Mary Fields, also known as Stagecoach Mary, was the first black female postal carrier and the second female United States Postal worker. Born as a slave sometime in 1832,  Mary stood 6 feet tall and weighed approximately 200 pounds. She usually had a pistol strapped under her apron and a jug of whisky at her side.

Mary was freed in 1865 and went to work for Judge Edmund Dunne. When his wife died in 1883, Mary took the family's children to live with their aunt, Mother Mary Amadeus at Ursuline Convent in Toledo, Ohio.
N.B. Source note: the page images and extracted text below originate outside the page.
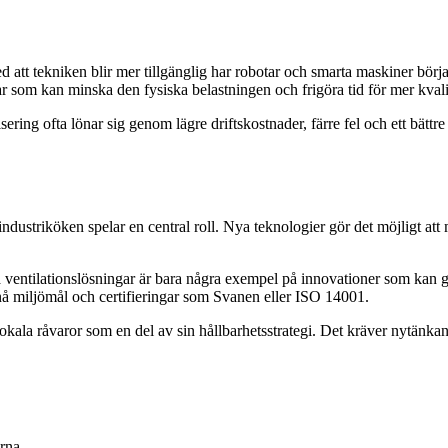
ed att tekniken blir mer tillgänglig har robotar och smarta maskiner börj
r som kan minska den fysiska belastningen och frigöra tid för mer kvali
ring ofta lönar sig genom lägre driftskostnader, färre fel och ett bättre
industriköken spelar en central roll. Nya teknologier gör det möjligt a
ventilationslösningar är bara några exempel på innovationer som kan göra
nå miljömål och certifieringar som Svanen eller ISO 14001.
ala råvaror som en del av sin hållbarhetsstrategi. Det kräver nytänka
erna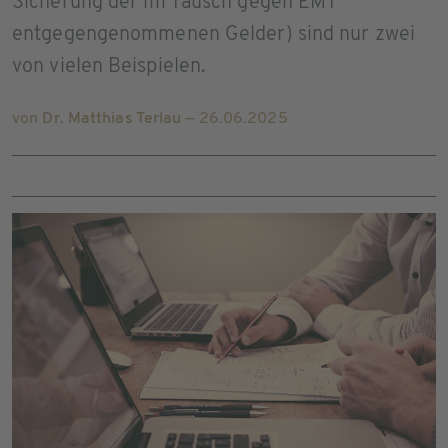
Sicherung der im Tausch gegen EMT
entgegengenommenen Gelder) sind nur zwei
von vielen Beispielen.
von
Dr. Matthias Terlau
— 26.06.2025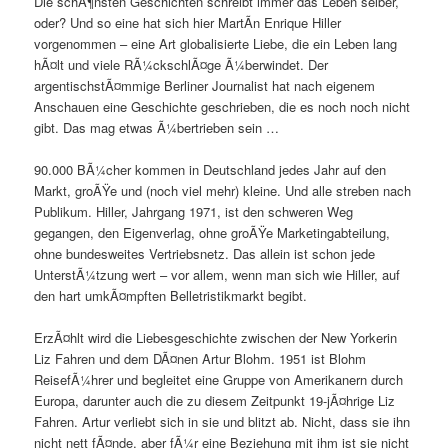
Die schÃ¶nsten Geschichten schreibt immer das Leben selber,
oder? Und so eine hat sich hier MartÃ­n Enrique Hiller
vorgenommen – eine Art globalisierte Liebe, die ein Leben lang
hÃ¤lt und viele RÃ¼ckschlÃ¤ge Ã¼berwindet. Der
argentischstÃ¤mmige Berliner Journalist hat nach eigenem
Anschauen eine Geschichte geschrieben, die es noch noch nicht
gibt. Das mag etwas Ã¼bertrieben sein …
90.000 BÃ¼cher kommen in Deutschland jedes Jahr auf den
Markt, groÃŸe und (noch viel mehr) kleine. Und alle streben nach
Publikum. Hiller, Jahrgang 1971, ist den schweren Weg
gegangen, den Eigenverlag, ohne groÃŸe Marketingabteilung,
ohne bundesweites Vertriebsnetz. Das allein ist schon jede
UnterstÃ¼tzung wert – vor allem, wenn man sich wie Hiller, auf
den hart umkÃ¤mpften Belletristikmarkt begibt.
ErzÃ¤hlt wird die Liebesgeschichte zwischen der New Yorkerin
Liz Fahren und dem DÃ¤nen Artur Blohm. 1951 ist Blohm
ReisefÃ¼hrer und begleitet eine Gruppe von Amerikanern durch
Europa, darunter auch die zu diesem Zeitpunkt 19-jÃ¤hrige Liz
Fahren. Artur verliebt sich in sie und blitzt ab. Nicht, dass sie ihn
nicht nett fÃ¤nde, aber fÃ¼r eine Beziehung mit ihm ist sie nicht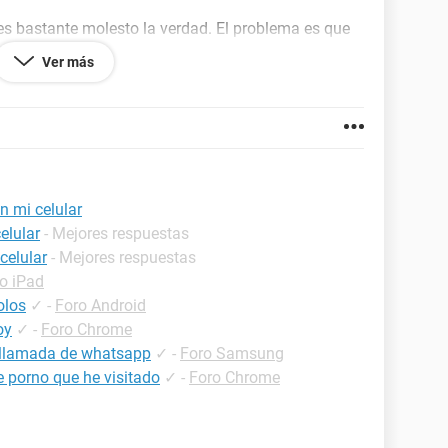
es bastante molesto la verdad. El problema es que
Tube, Tu TV o cualquier parte, se pausan por si
Ver más
ngo
Flash Player actualizado, tengo android 4.1.2,
 ya revisé en cm security si tenía algún virus cosa
itivo pero dice que no... Y entonces no se.. Debe
pero por qué me pasa esto? Por favor, AYUDA!!
n mi celular
elular
- Mejores respuestas
celular
- Mejores respuestas
o iPad
olos
✓
-
Foro Android
oy
✓
-
Foro Chrome
ollamada de whatsapp
✓
-
Foro Samsung
 porno que he visitado
✓
-
Foro Chrome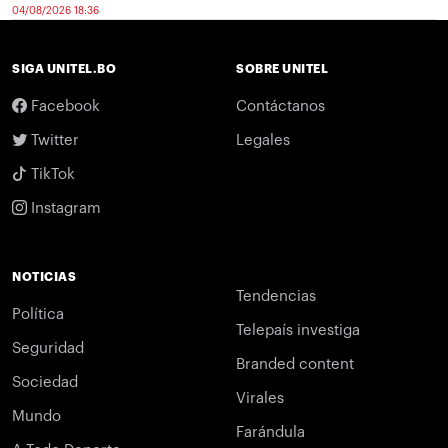
04/08/2026 18:36
SIGA UNITEL.BO
SOBRE UNITEL
Facebook
Contáctanos
Twitter
Legales
TikTok
Instagram
NOTICIAS
Tendencias
Política
Telepaís investiga
Seguridad
Branded content
Sociedad
Virales
Mundo
Farándula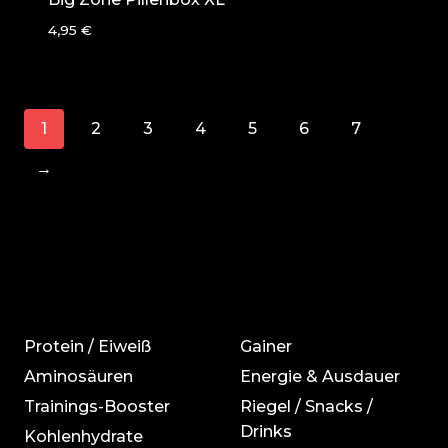
4,95
€
1
2
3
4
5
6
7
→
Protein / Eiweiß
Gainer
Aminosäuren
Energie & Ausdauer
Trainings-Booster
Riegel / Snacks /
Drinks
Kohlenhydrate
Mary became very loyal to Mother Mary and when she fell ill, Mary did not hesitate to be her nurse in 1885 after Mother Amadeus moved to Montana. The Indians in Montana referred to Mary Fields as "White Crow" because she acted like a white woman but had black skin. Local whites did not know how to take her because she was a Republican, she drank whiskey and she always used curse words.

In 1895, around the age of about 60, she was hired as a postal carrier. Stagecoach Mary never missed a delivery and her reliability earned her the name "Stagecoach." She was the fastest to hitch her team of six horses and if the snow was too deep, she would deliver mail by foot.

In 1914, Stagecoach Mary died due to liver failure. A respected figure in the Cascades, the town closes schools each year to celebrate her birthday.